I have a definite gravity towards chili. I have made QUITE a few of them. My favorite chili recipes always involve a deep depth of flavor. This chili pairs a rich Chocolate Porter with classic flavors like oregano, ancho chilies and an array of fresh chilies. My twist is incorporating crispy chunks of beef rib meat, to create that umptious factor.
- 3 Tbls Ancho chili powder
- 1 Tbls Hungarian Paprika
- 2 tsp ground cumin
- 1 tsp dried oregano, crushed
- 1/2 tsp aleppo pepper (or use red chile flakes)
- 1 tsp cayenne
- 2 tsp kosher salt (plus more for seasoning)
- 1 tsp cracked black pepper
- 1 tsp cocoa powder
Mix all ingredients together and set aside.
Prep for the chili...
- 1 rack of beef ribs, fat removed, deboned and meat diced into 1/2" chunks, about 1 lb of meat
- 1 lb ground brisket
- 1 lb ground chuck
- 1/4 cup AP flour, seasoned with 1/2 tsp salt and 1/4 tsp pepper
- 2-3 Tbls olive oil
- 1 pasilla pepper, seeded and diced
- 1 Anaheim green chile, seeded and finely diced
- 2 jalapeños, seeded and finely diced
- 2 red jalapeños, seeded and finely diced
- 2 medium onions, diced
- 4-6 cloves of garlic, crushed and finely minced
- 1- 14.5 oz. can diced tomatoes
- 1 chocolate porter beer (16 oz.)
- 1 cup dried pinto beans + 1 cup dried black beans** (soaked overnight in water, or from canned)

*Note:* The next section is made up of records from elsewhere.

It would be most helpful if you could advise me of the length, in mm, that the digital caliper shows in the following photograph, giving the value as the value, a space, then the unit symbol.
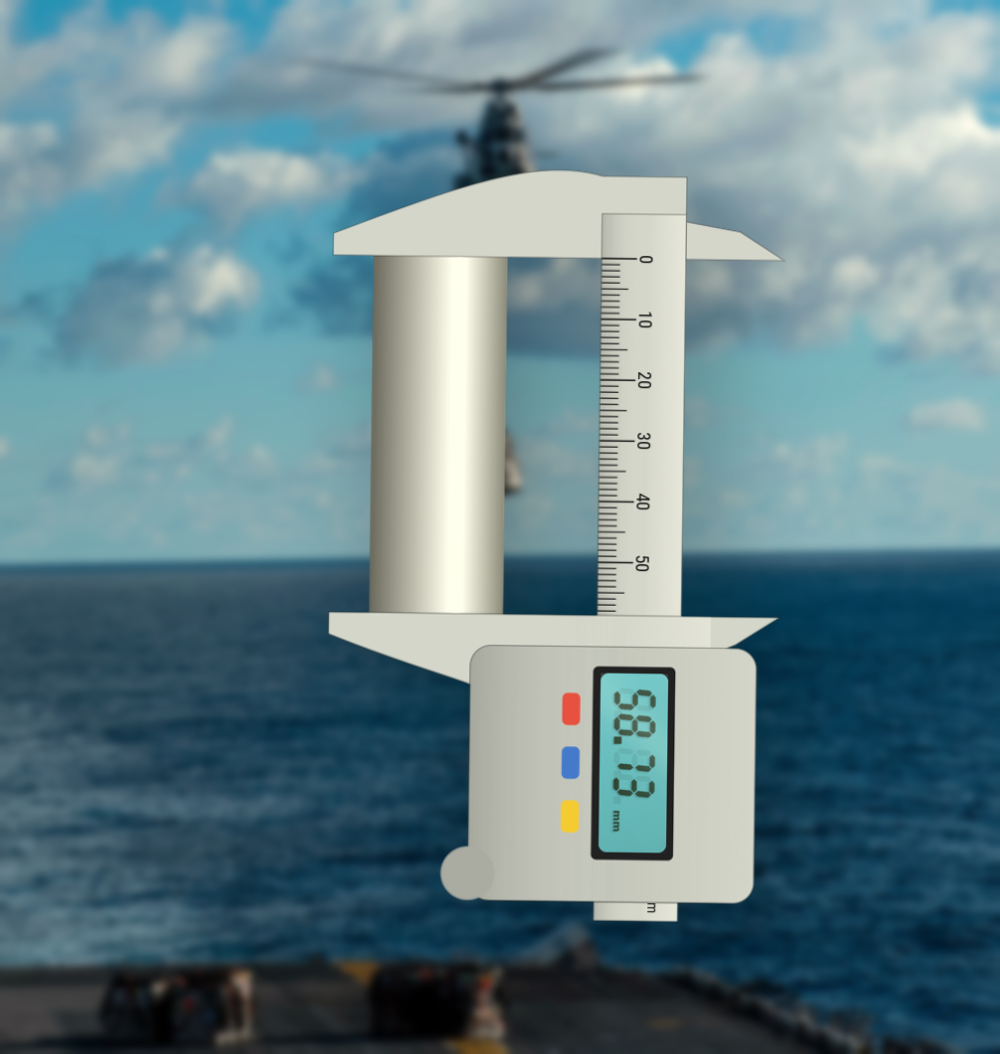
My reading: 58.73 mm
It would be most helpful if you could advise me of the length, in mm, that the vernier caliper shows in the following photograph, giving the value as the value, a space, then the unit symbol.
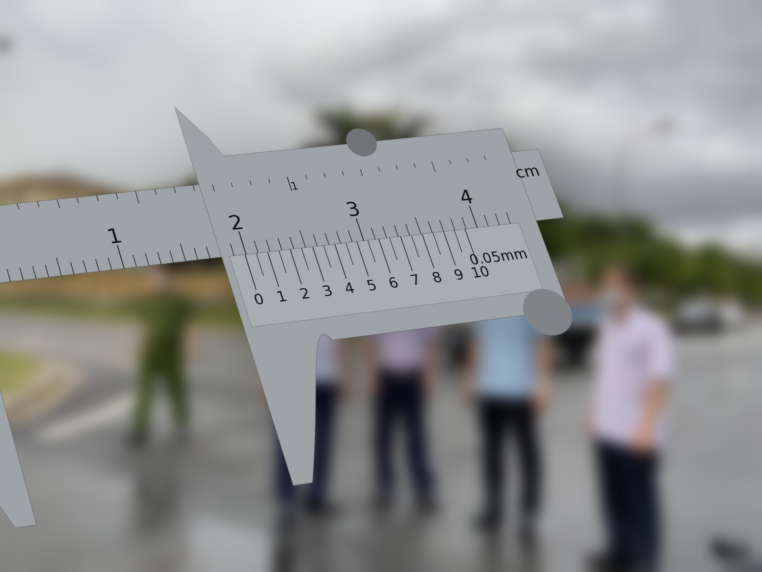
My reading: 19.9 mm
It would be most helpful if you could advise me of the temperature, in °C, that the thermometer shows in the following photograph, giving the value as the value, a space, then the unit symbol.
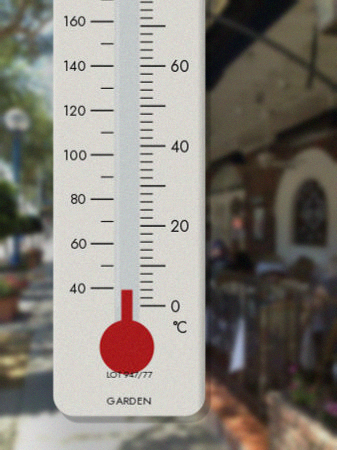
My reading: 4 °C
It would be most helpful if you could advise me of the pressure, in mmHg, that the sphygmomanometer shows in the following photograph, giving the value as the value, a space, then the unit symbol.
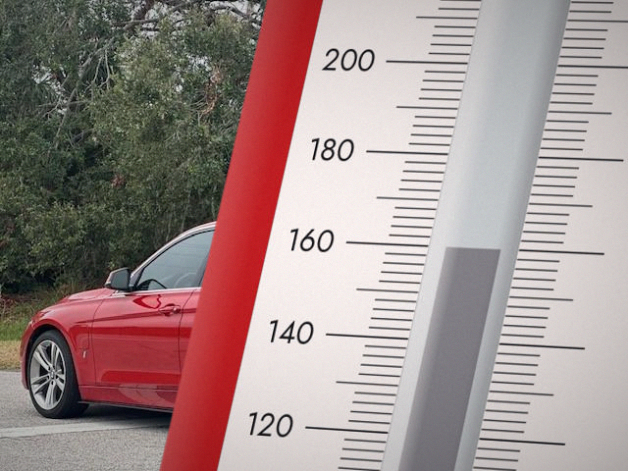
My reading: 160 mmHg
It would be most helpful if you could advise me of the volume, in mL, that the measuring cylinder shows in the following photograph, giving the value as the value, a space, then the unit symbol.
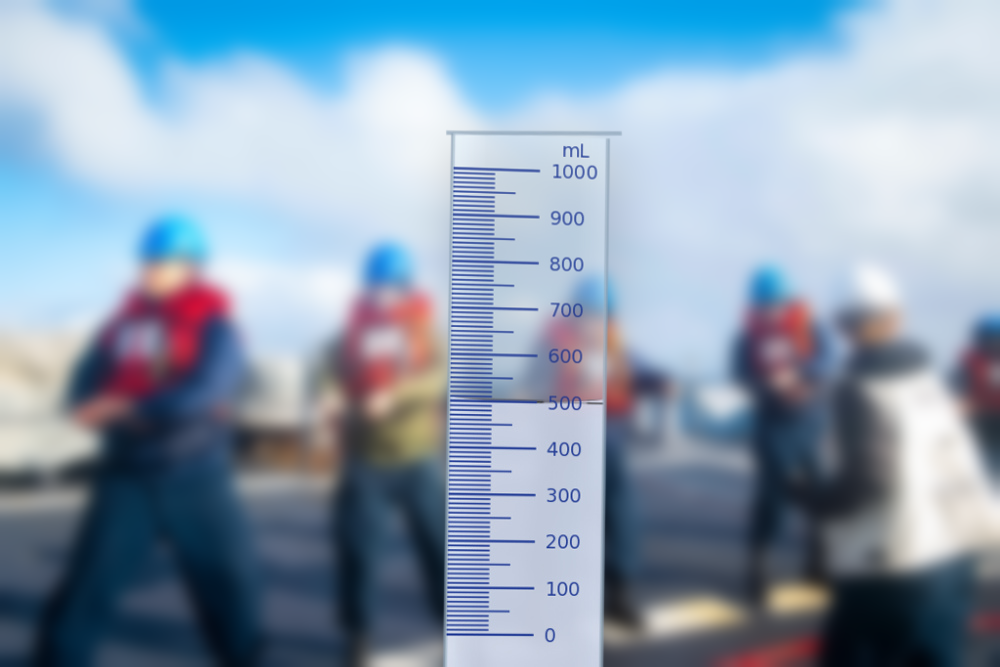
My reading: 500 mL
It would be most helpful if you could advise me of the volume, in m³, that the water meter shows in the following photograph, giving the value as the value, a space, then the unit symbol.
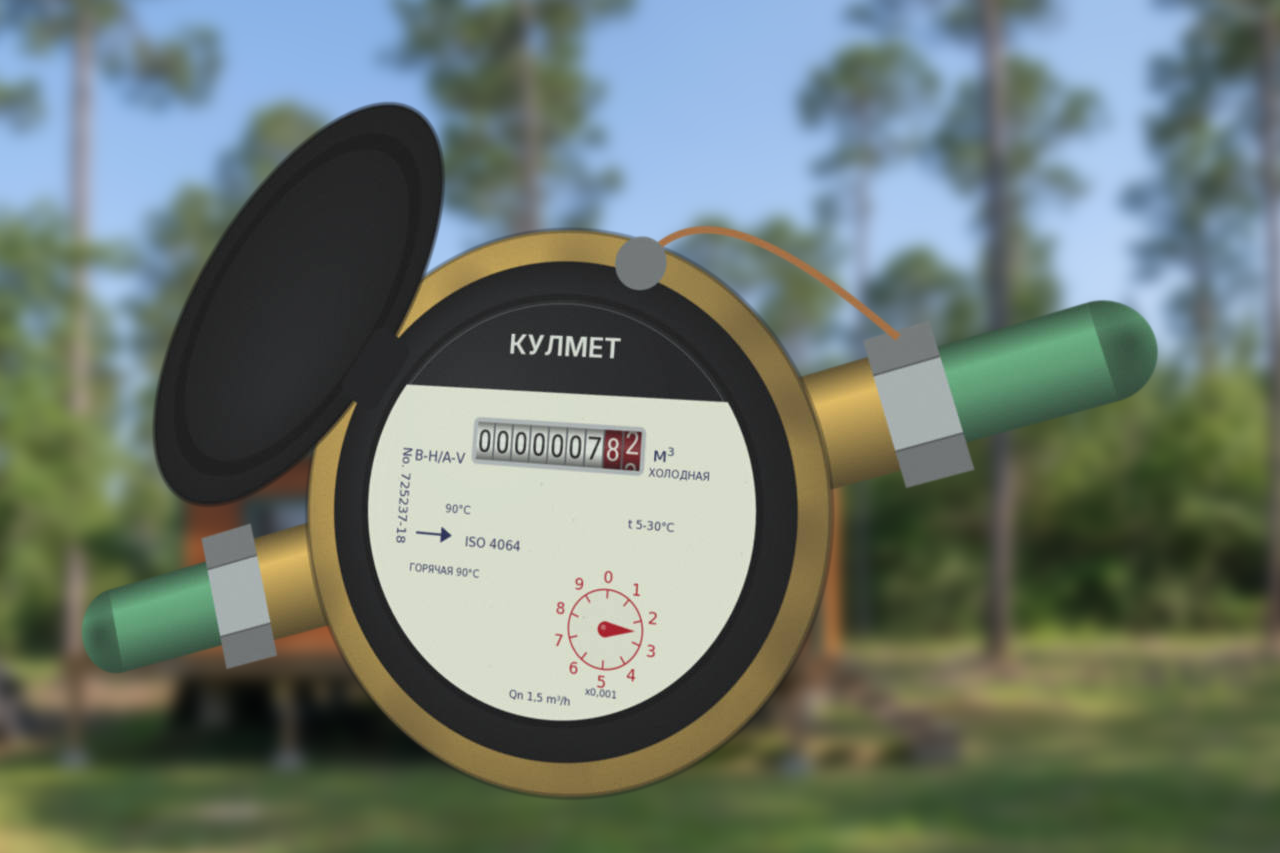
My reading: 7.822 m³
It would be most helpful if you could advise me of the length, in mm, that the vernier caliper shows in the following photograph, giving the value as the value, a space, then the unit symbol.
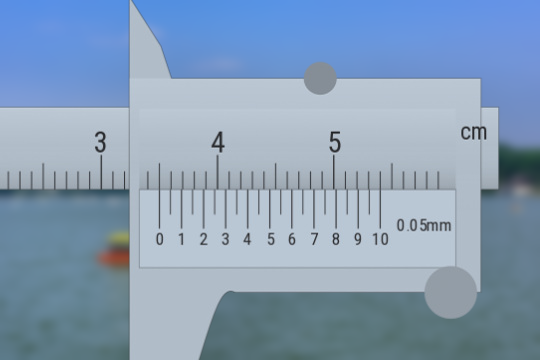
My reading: 35.0 mm
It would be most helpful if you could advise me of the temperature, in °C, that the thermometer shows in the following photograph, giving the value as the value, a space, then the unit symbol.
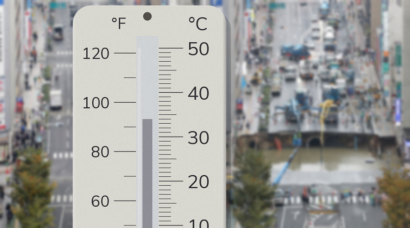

- 4 cups low sodium chicken stock (I used home-made)
- 2 Tbls tomato paste
- 4-5 sprigs fresh thyme, tied together
Take the diced beef rib meat, and liberally salt and pepper them. Toss the chunks in seasoned flour, and shake off the excess. Saute rib meat chunks in a large pot with 2 Tbls olive oil, over medium high heat until brown and crispy. Reserve and keep chunks warm, and add ground brisket and chuck to the pan. Add a little more oil if necessary. Brown meat, and season with salt and pepper. Set browned meat aside with chunks to keep warm. Add diced onions to the pan, and saute until translucent, about 3-5 minutes. Add diced peppers and garlic to the pan, and saute until tender, about 5 minutes more. Add reserved meat back into the pot, stir in spice mixture and tomato paste and cook off for about 2-3 minutes.
Deglaze with the chocolate porter, and stir. Add the chicken broth, diced tomatoes and fresh thyme bundle to the pot. Bring back to a simmer, cover and place in 350º and bake for at least 2 1/2 hours. Skim off excess fat, and add from-scratch beans**, or canned beans and continue to bake for another 30-45 mintues until done. Serve with crispy onion straws, sour cream and cheddar (I used horseradish white cheddar).
**Beans from scratch:
- 1 cup dried pinto beans
- 1 cup dried black beans
- 2 quartz water
- 1 large onion, peeled and quartered
- 3-4 cloves crushed garlic
Soak beans in water overnight (at least 6-8 hours)
Drain beans and place in large pot. Fill water 2-3 inches above beans. Add onions and garlic, and bring to a simmer over medium-high heat. Reduce to medium-low and continue to simmer for about 2 hours until almost tender. Strain and reserve for chili.